Records shown>
-*-*-
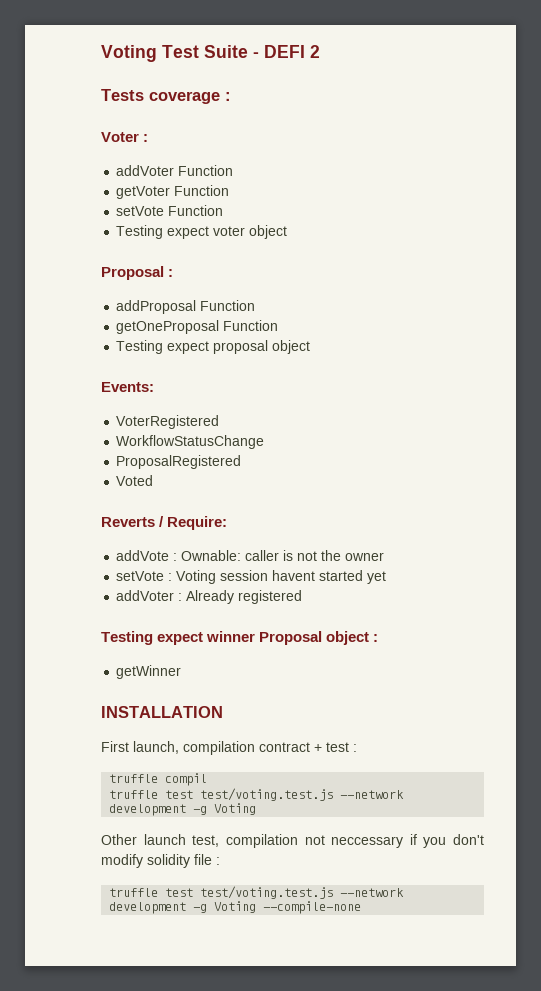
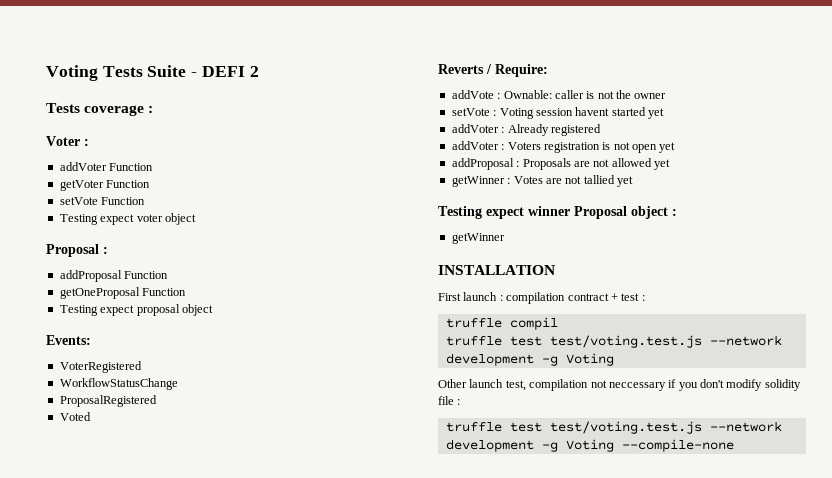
[101,45,199,62] Voting Test -> [46,65,143,81] Voting Tests
(303, 597) none -> [451,141,676,153] [451,158,670,170] [451,175,633,187] // addVoter : Voters registration is not open yet // addProposal : Proposals are not allowed yet // getWinner : Votes are not tallied yet
[133,741,179,754] launch, -> [463,292,503,301] launch :

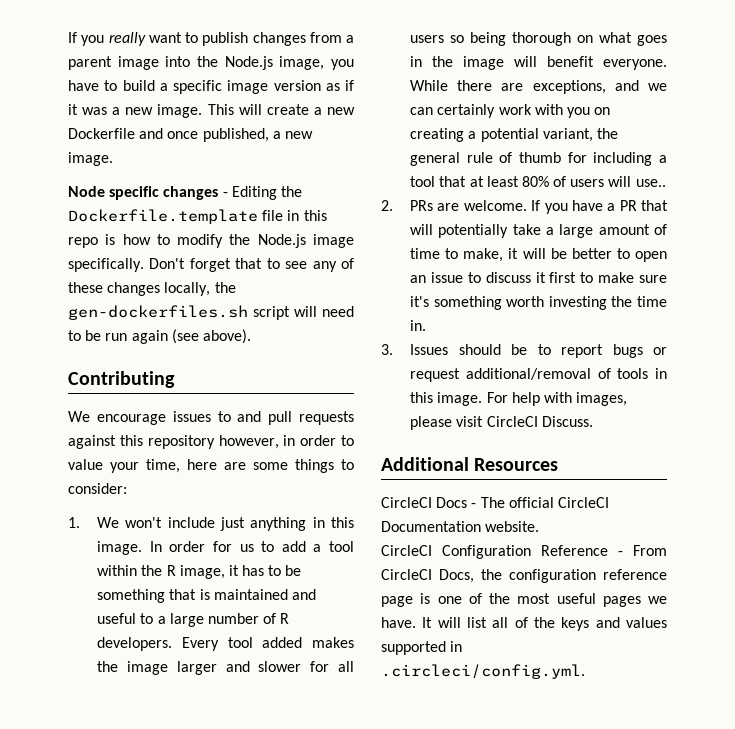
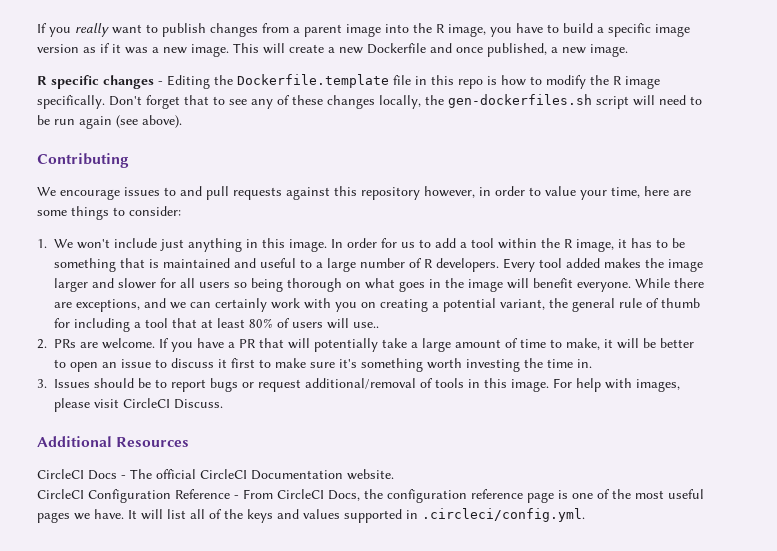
[224,56,273,70] Node.js -> [436,24,445,33] R
[68,186,105,197] Node -> [37,76,47,85] R
[257,234,306,248] Node.js -> [613,76,622,85] R

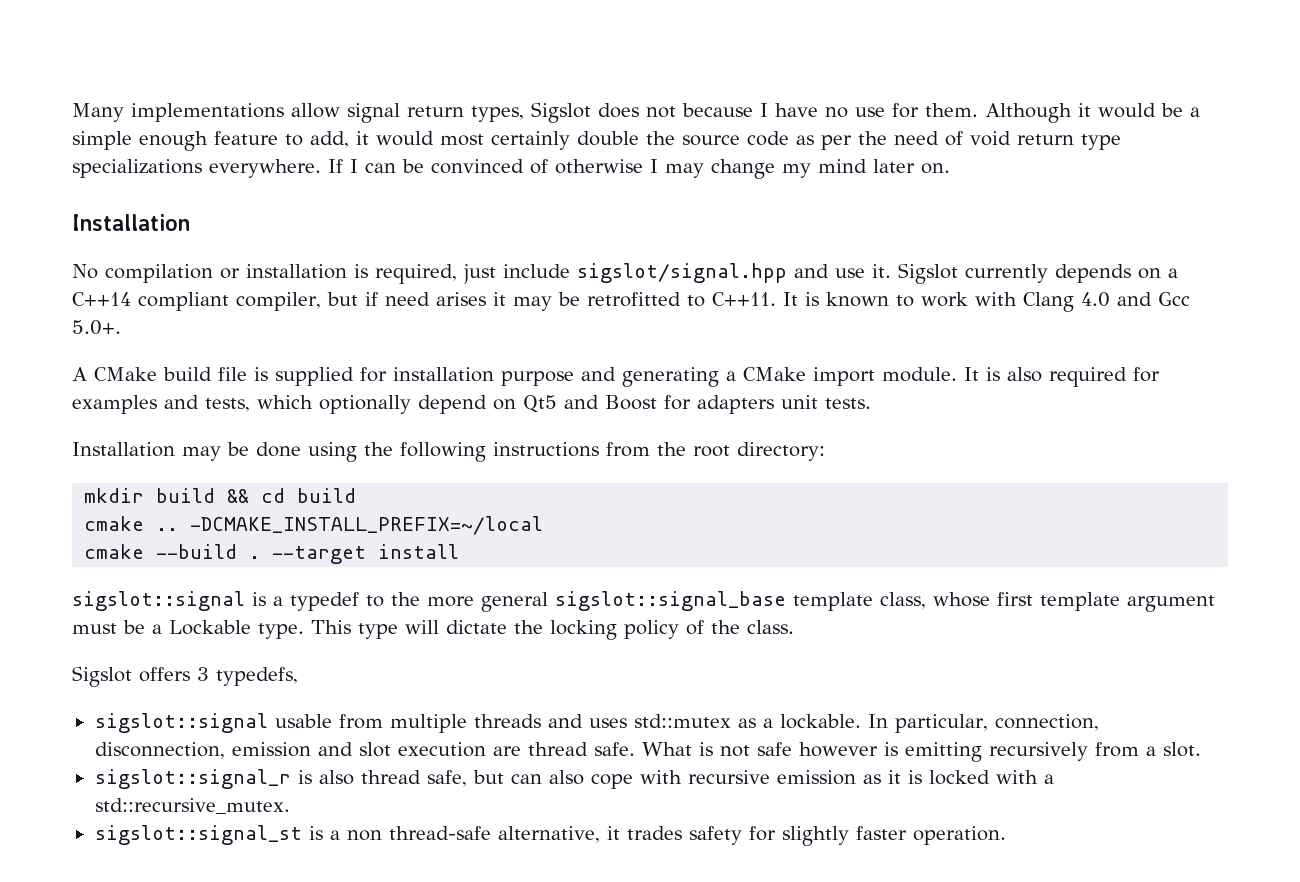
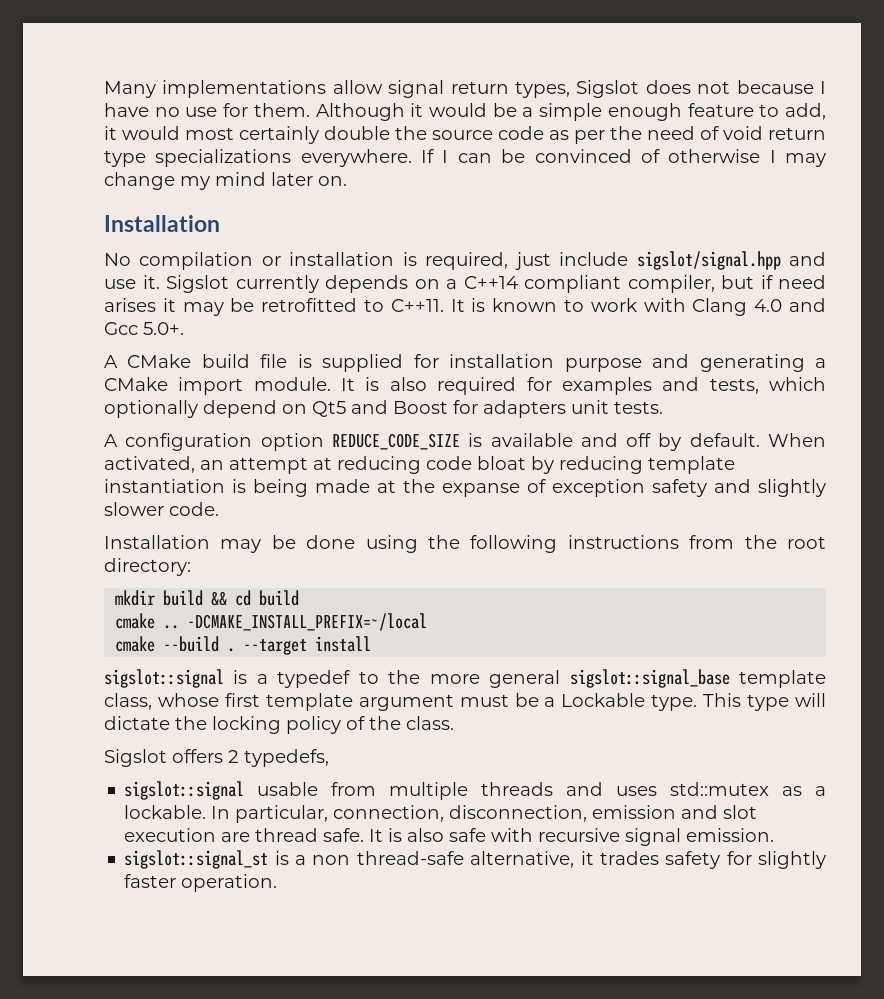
(871, 403) none -> [104,433,826,451] [104,456,735,474] [104,479,826,497] [104,502,219,516] // A configuration option REDUCE_CODE_SIZE is available and off by default. When activated, an attempt at reducing code bloat by reducing template instantiation is being made at the expanse of exception safety and slightly slower code.
[197,667,209,681] 3 -> [228,750,239,763] 2
[641,742,1201,762] [94,769,1054,789] [94,798,290,814] What is not safe however is emitting recursively from a slot. // sigslot::signal_r is also thread safe, but can also cope with recursive emission as it is locked with a std::recursive_mutex. -> [369,828,775,846] It is also safe with recursive signal emission.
-*-*-
Job> All lines in the preceding records that hold the word "Node" need to be copied.

Output of the exercise>
[224,56,273,70] Node.js -> [436,24,445,33] R
[68,186,105,197] Node -> [37,76,47,85] R
[257,234,306,248] Node.js -> [613,76,622,85] R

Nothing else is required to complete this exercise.